Grinnell (Iowa) College has gender neutral housing as an option for students living in dorms. This restroom sign is found on campus and is common in public buildings everywhere. In gender neutral housing areas on campus all bathrooms are gender neutral and shared. This type of sign is not up in the Grinnell dorms, but the sign is illustrative of the concept.
To a transgender person, even the seemingly innocuous act of going to the restroom comes with difficulty.
“Bathrooms are one of the worst places to go for transgender people,” says Mal Meyer, a student at Emerson College in Boston and the vice president for Emerson’s Alliance for Gays, Lesbians and Everyone.
A new proposal passed by the California Legislature this week — which awaits Gov. Jerry Brown’s signature — would give transgender high school students the right to choose their prospective bathroom and locker room. This comes on the heels of a recent groundbreaking decision by the Colorado Rights Division, which ruled in favor of a 6-year-old transgender girl’s right to use the restroom of the gender she identified with.
Meyer came out as transgender male — meaning he was assigned female at birth — to his friends last August. Unlike the Colorado case, he says that people at his school were very accepting.
Even though his friends knew, Meyer says he didn’t want everyone to know. This became an issue when he had to type in his student ID card information, which he adds “would out me” every time.
This prompted Emerson’s LGBTQ student director to contact him and work with him to change the school’s policy that required a student’s birth name be used on his or her ID card. As a result, “You no longer have to change your legal name in order to change your name on your ID,” says Meyer.

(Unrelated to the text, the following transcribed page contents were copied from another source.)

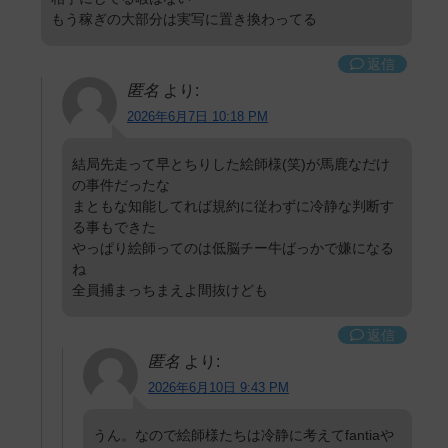
もう稼ぎの大部分は実写に置き換わってる
返信
匿名
より:
2026年6月7日 10:18 PM
結局先走って早とちりした絵師様(笑)が馬鹿なだけ
の事件だったな
まともな知能してれば規約に従わずに冷静な判断す
る事もできた
やっぱり絵師ってのは低脳チー牛ばっかで嫌になる
ね
全員捕まっちまえよ間抜けども
返信
匿名
より:
2026年6月10日 9:43 PM
うん。なので絵師様たちは冷静に考えてfantiaや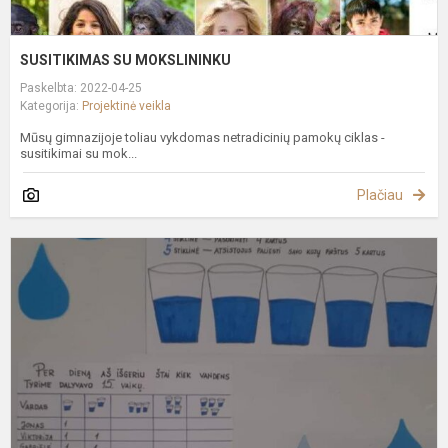
SUSITIKIMAS SU MOKSLININKU
Paskelbta: 2022-04-25
Kategorija:
Projektinė veikla
Mūsų gimnazijoje toliau vykdomas netradicinių pamokų ciklas -
susitikimai su mok...
Plačiau
P
u
d
,
l
k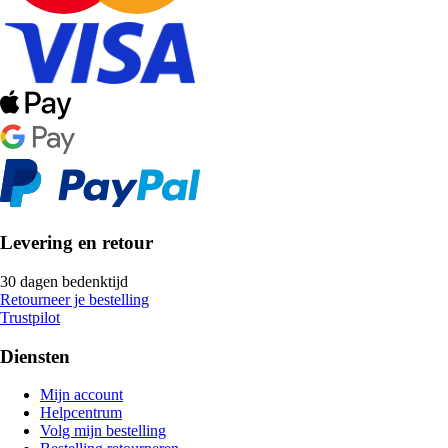
Levering en retour
30 dagen bedenktijd
Retourneer je bestelling
Trustpilot
Diensten
Mijn account
Helpcentrum
Volg mijn bestelling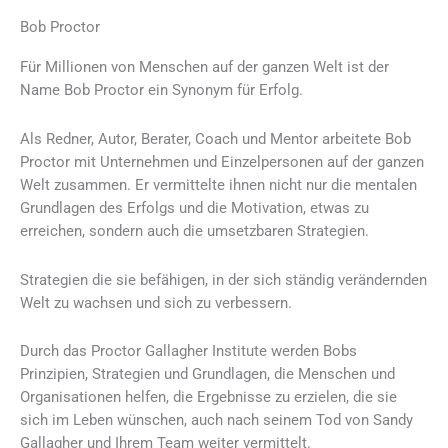
Bob
Proctor
Für Millionen von Menschen auf der ganzen Welt ist der
Name Bob Proctor ein Synonym für Erfolg.
Als Redner, Autor, Berater, Coach und Mentor arbeitete Bob
Proctor mit Unternehmen und Einzelpersonen auf der ganzen
Welt zusammen. Er vermittelte ihnen nicht nur die mentalen
Grundlagen des Erfolgs und die Motivation, etwas zu
erreichen, sondern auch die umsetzbaren Strategien.
Strategien die sie befähigen, in der sich ständig verändernden
Welt zu wachsen und sich zu verbessern.
Durch das Proctor Gallagher Institute werden Bobs
Prinzipien, Strategien und Grundlagen, die Menschen und
Organisationen helfen, die Ergebnisse zu erzielen, die sie
sich im Leben wünschen, auch nach seinem Tod von Sandy
Gallagher und Ihrem Team weiter vermittelt.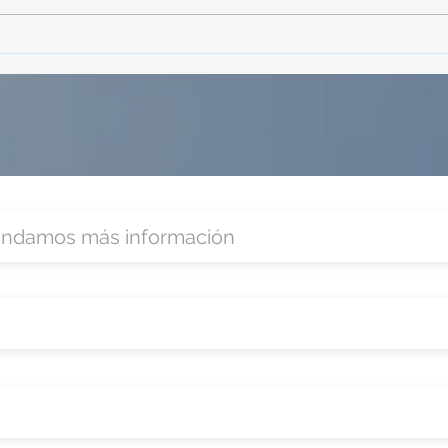
Visten de Fiesta!
Cara
Acap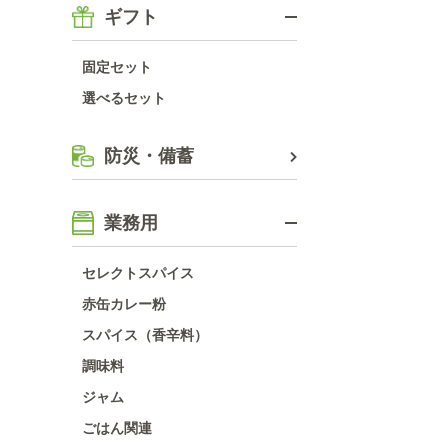
ギフト
固定セット
選べるセット
防災・備蓄
業務用
セレクトスパイス
赤缶カレー粉
スパイス（香辛料）
調味料
ジャム
ごはん関連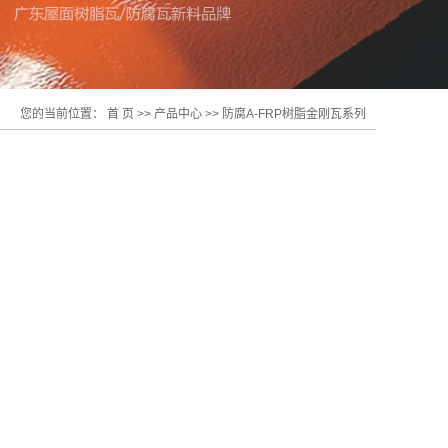
您的当前位置：
首 页
>>
产品中心
>>
防腐A-FRP树脂金刚瓦系列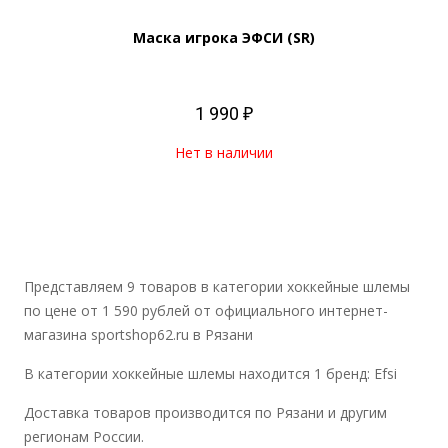
Маска игрока ЭФСИ (SR)
1 990 ₽
Нет в наличии
Представляем 9 товаров в категории хоккейные шлемы
по цене от 1 590 рублей от официального интернет-
магазина sportshop62.ru в Рязани
В категории хоккейные шлемы находится 1 бренд: Efsi
Доставка товаров производится по Рязани и другим
регионам России.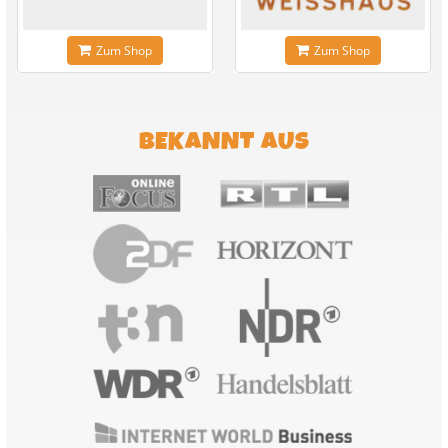
Zum Shop
Zum Shop
BEKANNT AUS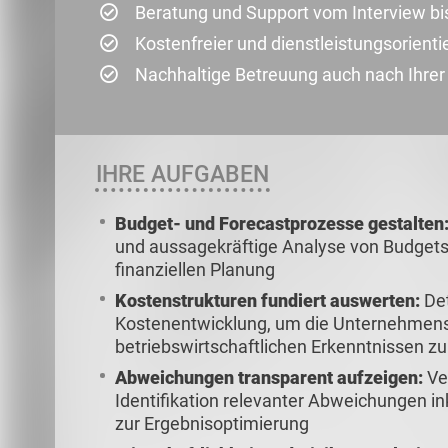
Beratung und Support vom Interview bi
Kostenfreier und dienstleistungsorienti
Nachhaltige Betreuung auch nach Ihre
IHRE AUFGABEN
Budget- und Forecastprozesse gestalten
und aussagekräftige Analyse von Budgets 
finanziellen Planung
Kostenstrukturen fundiert auswerten:
Det
Kostenentwicklung, um die Unternehmens
betriebswirtschaftlichen Erkenntnissen zu
Abweichungen transparent aufzeigen:
Ve
Identifikation relevanter Abweichungen 
zur Ergebnisoptimierung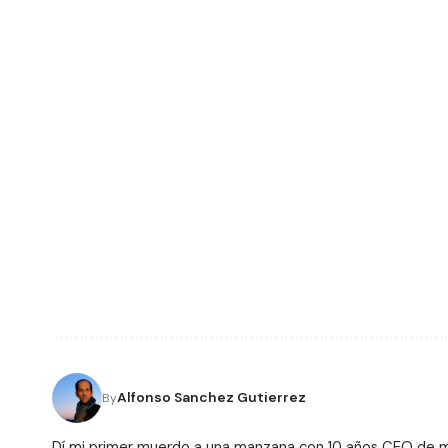
Alfonso Sanchez Gutierrez
By
Dí mi primer muerdo a una manzana con 10 años CEO de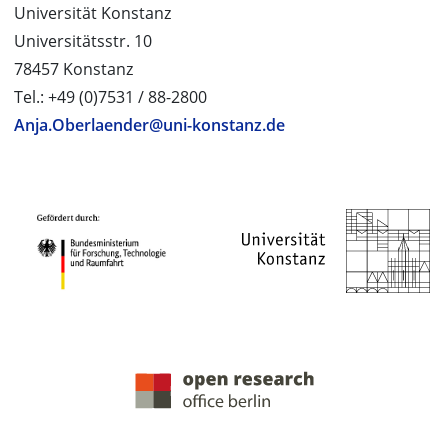
Universität Konstanz
Universitätsstr. 10
78457 Konstanz
Tel.: +49 (0)7531 / 88-2800
Anja.Oberlaender@uni-konstanz.de
PROJEKTPARTNER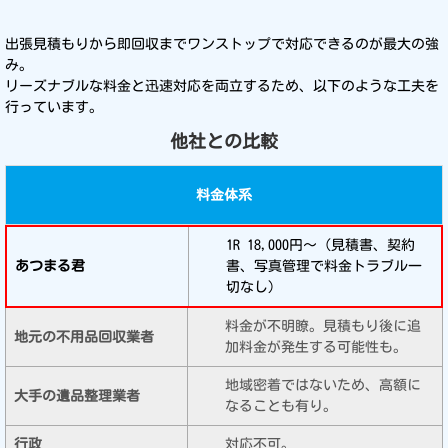
出張見積もりから即回収までワンストップで対応できるのが最大の強
み。
リーズナブルな料金と迅速対応を両立するため、以下のような工夫を
行っています。
他社との比較
料金体系
1R 18,000円〜（見積書、契約
書、写真管理で料金トラブル一
切なし）
料金が不明瞭。見積もり後に追
加料金が発生する可能性も。
地域密着ではないため、高額に
なることも有り。
対応不可。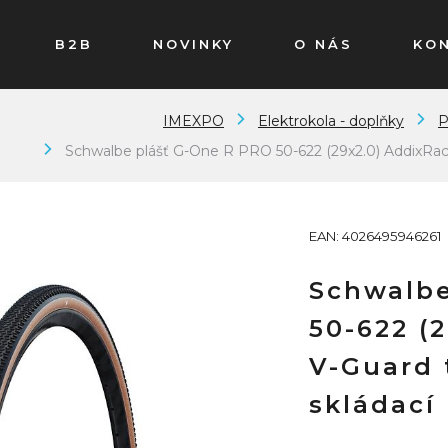
B2B
NOVINKY
O NÁS
KO
IMEXPO
Elektrokola - doplňky
P
Schwalbe plášť G-One R PRO 50-622 (29x2.0) AddixRace
EAN: 4026495946261
Schwalbe
50-622 (
V-Guard 
skládací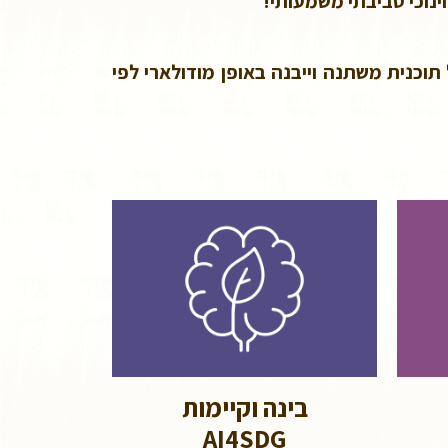
ינוכי סביבתי משמעותי!
תוכנית משתנה וייבנה באופן מודולארי לפי
בינה וקיימות
AI4SDG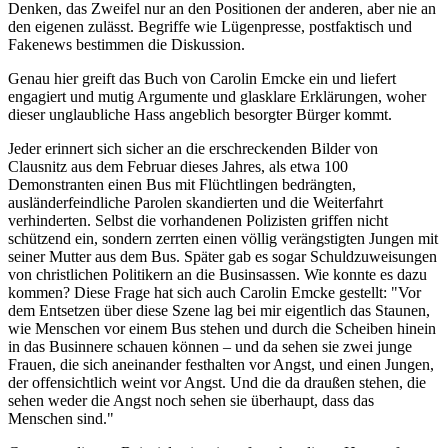
Denken, das Zweifel nur an den Positionen der anderen, aber nie an
den eigenen zulässt. Begriffe wie Lügenpresse, postfaktisch und
Fakenews bestimmen die Diskussion.
Genau hier greift das Buch von Carolin Emcke ein und liefert
engagiert und mutig Argumente und glasklare Erklärungen, woher
dieser unglaubliche Hass angeblich besorgter Bürger kommt.
Jeder erinnert sich sicher an die erschreckenden Bilder von
Clausnitz aus dem Februar dieses Jahres, als etwa 100
Demonstranten einen Bus mit Flüchtlingen bedrängten,
ausländerfeindliche Parolen skandierten und die Weiterfahrt
verhinderten. Selbst die vorhandenen Polizisten griffen nicht
schützend ein, sondern zerrten einen völlig verängstigten Jungen mit
seiner Mutter aus dem Bus. Später gab es sogar Schuldzuweisungen
von christlichen Politikern an die Businsassen. Wie konnte es dazu
kommen? Diese Frage hat sich auch Carolin Emcke gestellt: "Vor
dem Entsetzen über diese Szene lag bei mir eigentlich das Staunen,
wie Menschen vor einem Bus stehen und durch die Scheiben hinein
in das Businnere schauen können – und da sehen sie zwei junge
Frauen, die sich aneinander festhalten vor Angst, und einen Jungen,
der offensichtlich weint vor Angst. Und die da draußen stehen, die
sehen weder die Angst noch sehen sie überhaupt, dass das
Menschen sind."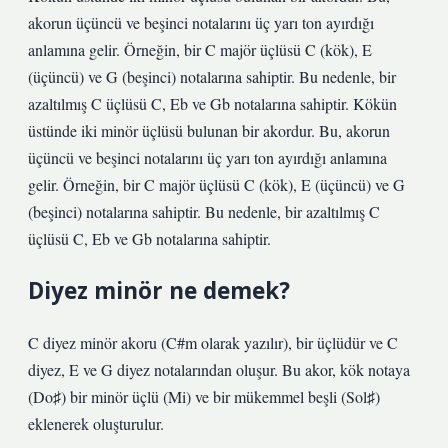
akorun üçüncü ve beşinci notalarını üç yarı ton ayırdığı
anlamına gelir. Örneğin, bir C majör üçlüsü C (kök), E
(üçüncü) ve G (beşinci) notalarına sahiptir. Bu nedenle, bir
azaltılmış C üçlüsü C, Eb ve Gb notalarına sahiptir. Kökün
üstünde iki minör üçlüsü bulunan bir akordur. Bu, akorun
üçüncü ve beşinci notalarını üç yarı ton ayırdığı anlamına
gelir. Örneğin, bir C majör üçlüsü C (kök), E (üçüncü) ve G
(beşinci) notalarına sahiptir. Bu nedenle, bir azaltılmış C
üçlüsü C, Eb ve Gb notalarına sahiptir.
Diyez minör ne demek?
C diyez minör akoru (C#m olarak yazılır), bir üçlüdür ve C
diyez, E ve G diyez notalarından oluşur. Bu akor, kök notaya
(Do♯) bir minör üçlü (Mi) ve bir mükemmel beşli (Sol♯)
eklenerek oluşturulur.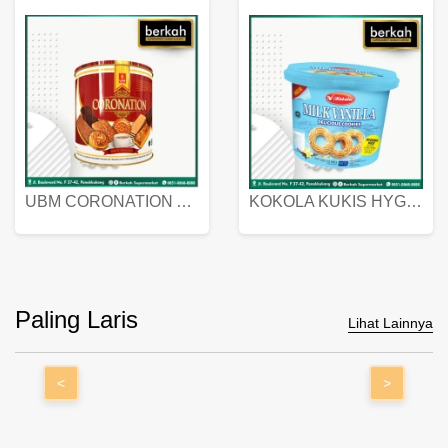
UBM CORONATION ASSORTED BISKUIT KALENG 450 GRAM
KOKOLA KUKIS HYGIENIC MILK VANILLA PACK 320 GR
Paling Laris
Lihat Lainnya
<
>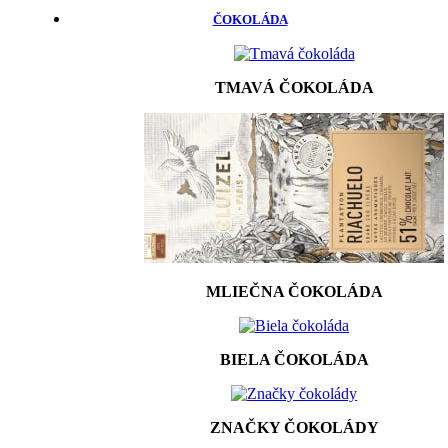
ČOKOLÁDA
TMAVÁ ČOKOLÁDA
MLIEČNA ČOKOLÁDA
BIELA ČOKOLÁDA
ZNAČKY ČOKOLÁDY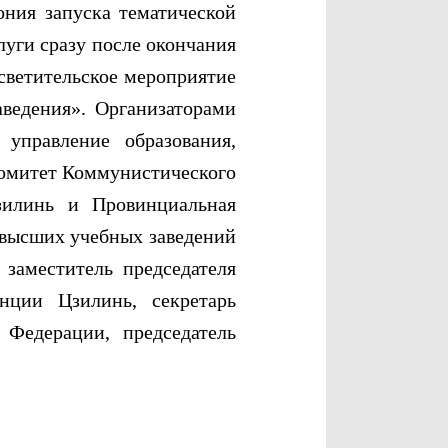
ния запуска тематической
уги сразу после окончания
осветительское мероприятие
аведения». Организаторами
управление образования,
Комитет Коммунистического
зилинь и Провинциальная
 высших учебных заведений
заместитель председателя
нции Цзилинь, секретарь
Федерации, председатель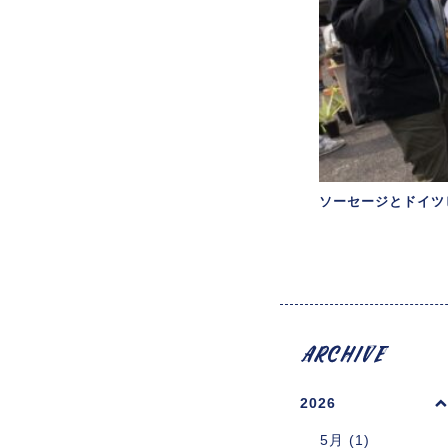
ソーセージとドイツ
2026
5月 (1)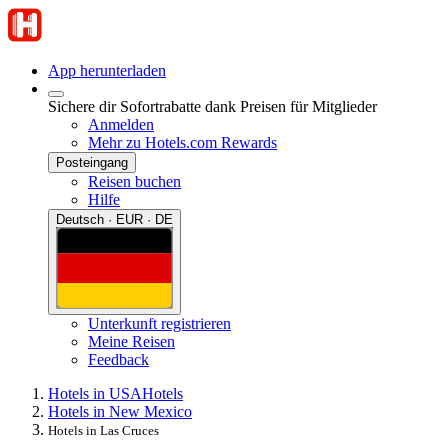
App herunterladen
Sichere dir Sofortrabatte dank Preisen für Mitglieder
Anmelden
Mehr zu Hotels.com Rewards
Posteingang
Reisen buchen
Hilfe
Deutsch · EUR · DE
Unterkunft registrieren
Meine Reisen
Feedback
Hotels in USA
Hotels
Hotels in New Mexico
Hotels in Las Cruces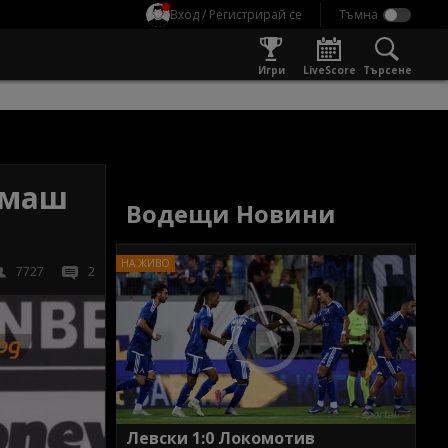
Вход / Регистрирай се
Игри
LiveScore
Търсене
омаш
Водещи Новини
7727
2
Левски 1:0 Локомотив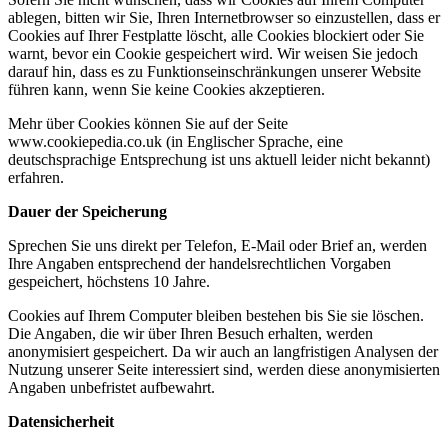
ablegen, bitten wir Sie, Ihren Internetbrowser so einzustellen, dass er
Cookies auf Ihrer Festplatte löscht, alle Cookies blockiert oder Sie
warnt, bevor ein Cookie gespeichert wird. Wir weisen Sie jedoch
darauf hin, dass es zu Funktionseinschränkungen unserer Website
führen kann, wenn Sie keine Cookies akzeptieren.
Mehr über Cookies können Sie auf der Seite
www.cookiepedia.co.uk (in Englischer Sprache, eine
deutschsprachige Entsprechung ist uns aktuell leider nicht bekannt)
erfahren.
Dauer der Speicherung
Sprechen Sie uns direkt per Telefon, E-Mail oder Brief an, werden
Ihre Angaben entsprechend der handelsrechtlichen Vorgaben
gespeichert, höchstens 10 Jahre.
Cookies auf Ihrem Computer bleiben bestehen bis Sie sie löschen.
Die Angaben, die wir über Ihren Besuch erhalten, werden
anonymisiert gespeichert. Da wir auch an langfristigen Analysen der
Nutzung unserer Seite interessiert sind, werden diese anonymisierten
Angaben unbefristet aufbewahrt.
Datensicherheit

Deanna Hurlbert, assistant director at Michigan State University’s LGBT resource center, says a lot of anxiety experienced by transgender students comes with “accessing physical spaces that are really gendered.”
Beyond choosing which restroom to use, Hurlbert says students come to her with a range of questions: Which group should they choose if a class breaks into male/female discussion groups, who will they room with in college if dorms are divided, how do they go about telling someone they want to date — or have been dating — that they’re not biologically who that person thinks they are?
Transgender students face a multitude of adversity, including being denied admission into college. When Calliope Wong, a transgender female, applied to a private women’s college, she was denied because her Free Application for Student Aid (FASFA) identified her as male.
The University of North Carolina in Chapel Hill started a pilot program for “gender-neutral housing” and now faces legislative opposition that would prohibit it. Four students who had opted into the program could be forced to find alternative housing should the bill become law.
At Newcastle College in England, a transgender student recently started a campaign to convince the school to install gender-neutral toilets to create that “comfortable space for everyone.
“If I were to go into the female bathroom, I’d probably get slammed with a lawsuit because people would be like, ‘You can’t be a guy in the bathroom,’ but then I go to the men’s bathroom and people are like, ‘Why is there a girl in here?’ It’s always going to be harder for the transgender person,” says Meyer.
However, some students, including Thomas Gentle, a senior at the Georgia Institute of Technology, and Haedan Eagar, a senior at Georgia State University, express reservations or concerns with the bathroom quandary.
“I’m all for equality and radical thinking, but for some reason our country, and our generation especially, seems to be under the notion that your rights end where my feelings begin,” Gentle says. “You have a right to privacy until I say that, ‘I wish I was a woman.’ At that point in time, I don’t give a damn how you feel about your privacy, I’m going to file for legislative action and possibly even sue if I don’t get my way.”
Meyer says that most people believe it’s harder on them to come to terms with a transgender person using their bathroom when the reality is the opposite.
“The truth is, I can guarantee you, it is more uncomfortable for a transgender person to enter any kind of bathroom,” he adds. “When I go into the bathroom I am always worried that there will be a ton of other guys there and I’ll be too uncomfortable to use the bathroom.”
Gentle, who speaks with a stutter, compares his speech impediment to being “different,” but contends that even though he could seek disability advantages, he doesn’t think that it entitles him to “special privileges.”
“People are so wrapped up in self-indulgent, selfish behavior all the while claiming to be furthering human rights and well-being, but they are only breeding contempt,” says Gentle.
“The root of the problem is that I wouldn’t want to feel like a man was invading my privacy,” says Eagar. “I’m sure they wouldn’t, but that is what would make me feel wary or uncomfortable.”
Meyer thinks these claims to invasion of privacy are “completely wrong.” He says that he is always “worried about safety” and that it’s far more complicating and frustrating for a transgender person to use a restroom than others.
He adds that, “If someone doesn’t understand, they should try and get informed … Putting yourself out there and trying to get to know people of the transgender community is my best suggestion to somebody who doesn’t know about the trans community.”